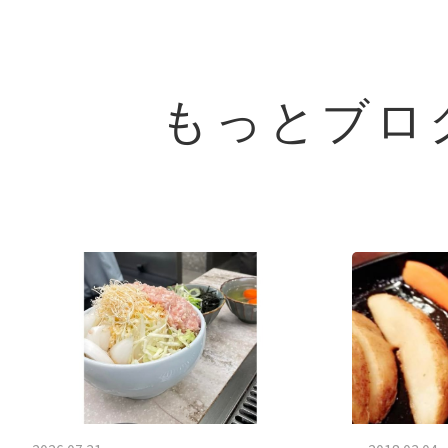
もっとブロ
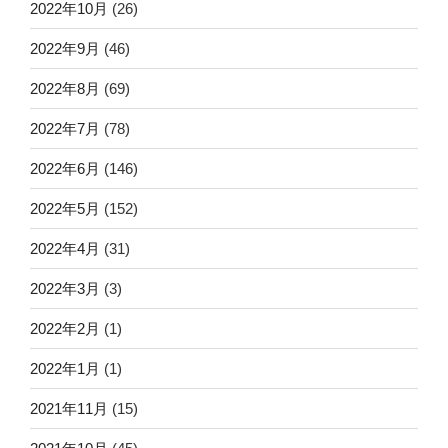
2022年10月
(26)
2022年9月
(46)
2022年8月
(69)
2022年7月
(78)
2022年6月
(146)
2022年5月
(152)
2022年4月
(31)
2022年3月
(3)
2022年2月
(1)
2022年1月
(1)
2021年11月
(15)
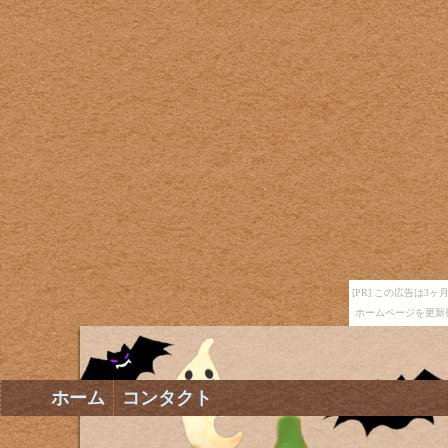
[PR] この広告は
ホームページを更新
ホーム
コンタクト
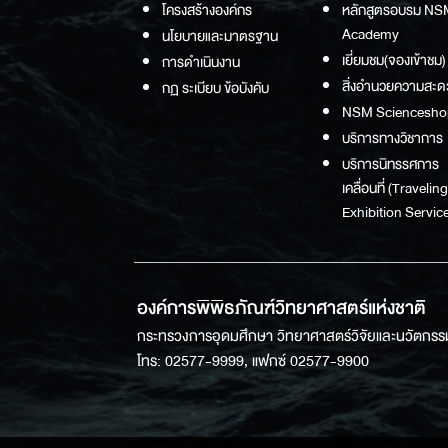
โครงสร้างองค์กร
หลักสูตรอบรม NS
Academy
นโยบายและมาตรฐาน
เยี่ยมชม(จองเข้าชม)
การดำเนินงาน
สิ่งอำนวยความสะด
กฏ ระเบียบ ข้อบังคับ
NSM Sciencesho
บริการทางวิชาการ
บริการนิทรรศการ
เคลื่อนที่ (Traveling
Exhibition Service
องค์การพิพิธภัณฑ์วิทยาศาสตร์แห่งชาติ
กระทรวงการอุดมศึกษา วิทยาศาสตร์วิจัยและนวัตกรร
โทร: 02577-9999, แฟกซ์ 02577-9900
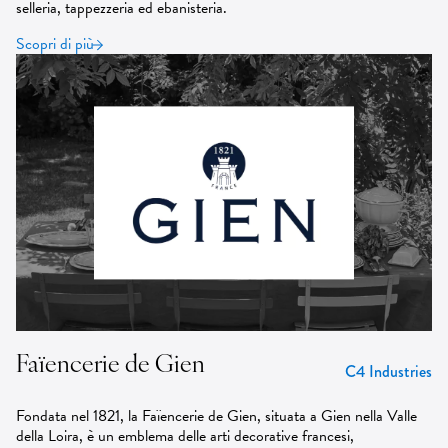
selleria, tappezzeria ed ebanisteria.
Scopri di più
Faïencerie de Gien
C4 Industries
Fondata nel 1821, la Faïencerie de Gien, situata a Gien nella Valle
della Loira, è un emblema delle arti decorative francesi,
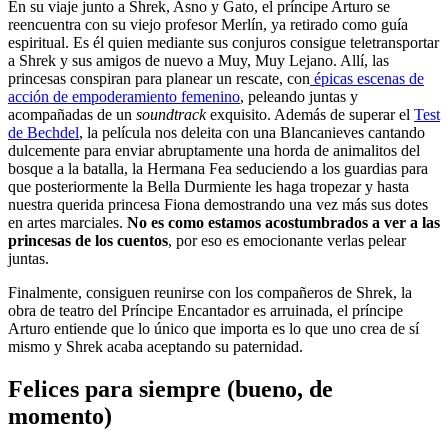
En su viaje junto a Shrek, Asno y Gato, el príncipe Arturo se
reencuentra con su viejo profesor Merlín, ya retirado como guía
espiritual. Es él quien mediante sus conjuros consigue teletransportar
a Shrek y sus amigos de nuevo a Muy, Muy Lejano. Allí, las
princesas conspiran para planear un rescate, con
épicas escenas de
acción de empoderamiento femenino
, peleando juntas y
acompañadas de un
soundtrack
exquisito. Además de superar el
Test
de Bechdel
, la película nos deleita con una Blancanieves cantando
dulcemente para enviar abruptamente una horda de animalitos del
bosque a la batalla, la Hermana Fea seduciendo a los guardias para
que posteriormente la Bella Durmiente les haga tropezar y hasta
nuestra querida princesa Fiona demostrando una vez más sus dotes
en artes marciales.
No es como estamos acostumbrados a ver a las
princesas de los cuentos
, por eso es emocionante verlas pelear
juntas.
Finalmente, consiguen reunirse con los compañeros de Shrek, la
obra de teatro del Príncipe Encantador es arruinada, el príncipe
Arturo entiende que lo único que importa es lo que uno crea de sí
mismo y Shrek acaba aceptando su paternidad.
Felices para siempre (bueno, de
momento)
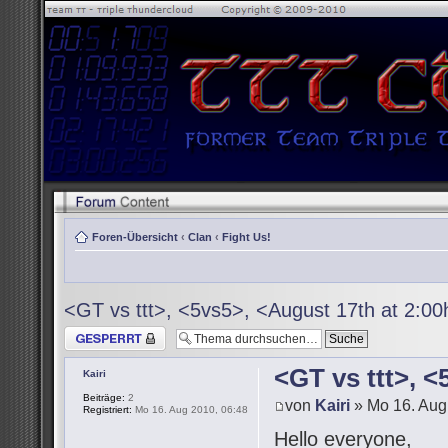
Foren-Übersicht
‹
Clan
‹
Fight Us!
<GT vs ttt>, <5vs5>, <August 17th at 2:0
Thema gesperrt
<GT vs ttt>, 
Kairi
Beiträge:
2
von
Kairi
» Mo 16. Aug
Registriert:
Mo 16. Aug 2010, 06:48
Hello everyone,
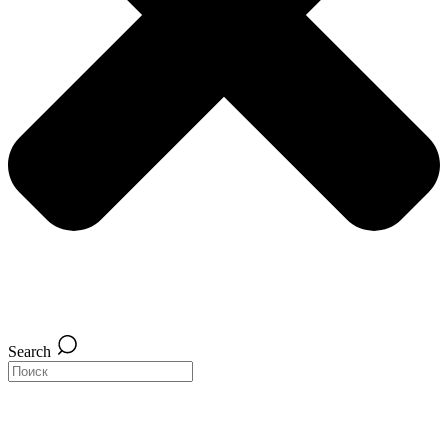
Search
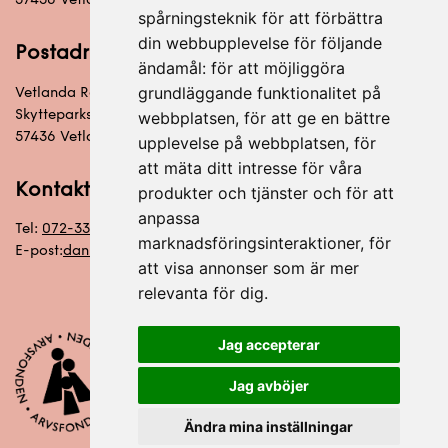
spårningsteknik för att förbättra
din webbupplevelse för följande
Postadress
ändamål:
för att möjliggöra
grundläggande funktionalitet på
Vetlanda Racketklubb
Skytteparksvägen 6
webbplatsen
,
för att ge en bättre
57436 Vetlanda
upplevelse på webbplatsen
,
för
att mäta ditt intresse för våra
Kontakt
produkter och tjänster och för att
anpassa
Tel:
072-333 92 20
marknadsföringsinteraktioner
,
för
E-post:
daniel@vetlandaracket.se
att visa annonser som är mer
relevanta för dig
.
Jag accepterar
Jag avböjer
Ändra mina inställningar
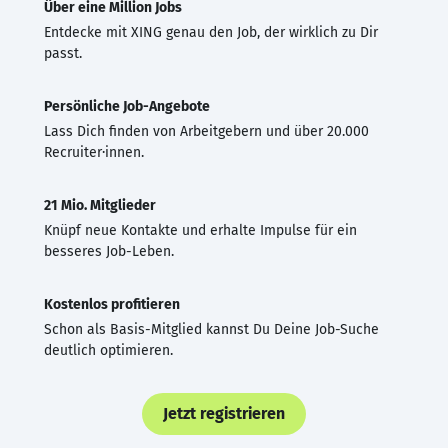
Über eine Million Jobs
Entdecke mit XING genau den Job, der wirklich zu Dir
passt.
Persönliche Job-Angebote
Lass Dich finden von Arbeitgebern und über 20.000
Recruiter·innen.
21 Mio. Mitglieder
Knüpf neue Kontakte und erhalte Impulse für ein
besseres Job-Leben.
Kostenlos profitieren
Schon als Basis-Mitglied kannst Du Deine Job-Suche
deutlich optimieren.
Jetzt registrieren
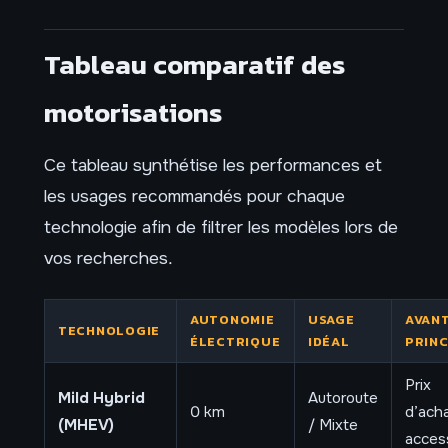
Tableau comparatif des
motorisations
Ce tableau synthétise les performances et
les usages recommandés pour chaque
technologie afin de filtrer les modèles lors de
vos recherches.
AUTONOMIE
USAGE
AVAN
TECHNOLOGIE
ÉLECTRIQUE
IDÉAL
PRINC
Prix
Mild Hybrid
Autoroute
0 km
d’ach
(MHEV)
/ Mixte
acces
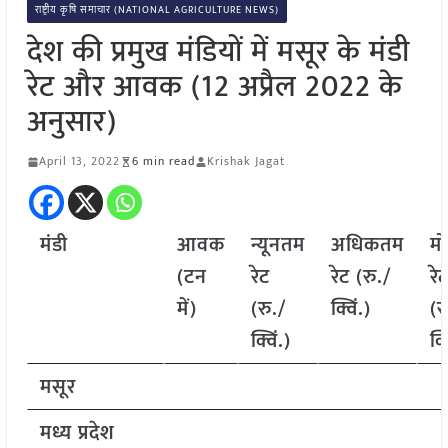
राष्ट्रीय कृषि समाचार (NATIONAL AGRICULTURE NEWS)
देश की प्रमुख मंडियों में मसूर के मंडी
रेट और आवक (12 अप्रैल 2022 के
अनुसार)
April 13, 2022
6 min read
Krishak Jagat
मंडी
आवक
न्यूनतम
अधिकतम
म
(टन
रेट
रेट (रु./
रे
में)
(रु./
क्विं.)
(र
क्विं.)
क्व
मसूर
मध्य प्रदेश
____________________
What is expected
Copy the records from the line holding "Über eine Million Jobs" through the end, both included, with "Mitglieder" changed to "Nutzer" and nothing else altered. Leave the pictures out.

Finished exercise
Über eine Million Jobs
Entdecke mit XING genau den Job, der wirklich zu Dir
passt.
Persönliche Job-Angebote
Lass Dich finden von Arbeitgebern und über 20.000
Recruiter·innen.
21 Mio. Nutzer
Knüpf neue Kontakte und erhalte Impulse für ein
besseres Job-Leben.
Kostenlos profitieren
Schon als Basis-Mitglied kannst Du Deine Job-Suche
deutlich optimieren.
Jetzt registrieren
Tableau comparatif des
motorisations
Ce tableau synthétise les performances et
les usages recommandés pour chaque
technologie afin de filtrer les modèles lors de
vos recherches.
AUTONOMIE
USAGE
AVAN
TECHNOLOGIE
ÉLECTRIQUE
IDÉAL
PRINC
Prix
Mild Hybrid
Autoroute
0 km
d’ach
(MHEV)
/ Mixte
acces
राष्ट्रीय कृषि समाचार (NATIONAL AGRICULTURE NEWS)
देश की प्रमुख मंडियों में मसूर के मंडी
रेट और आवक (12 अप्रैल 2022 के
अनुसार)
April 13, 2022
6 min read
Krishak Jagat
मंडी
आवक
न्यूनतम
अधिकतम
म
(टन
रेट
रेट (रु./
रे
में)
(रु./
क्विं.)
(र
क्विं.)
क्व
मसूर
मध्य प्रदेश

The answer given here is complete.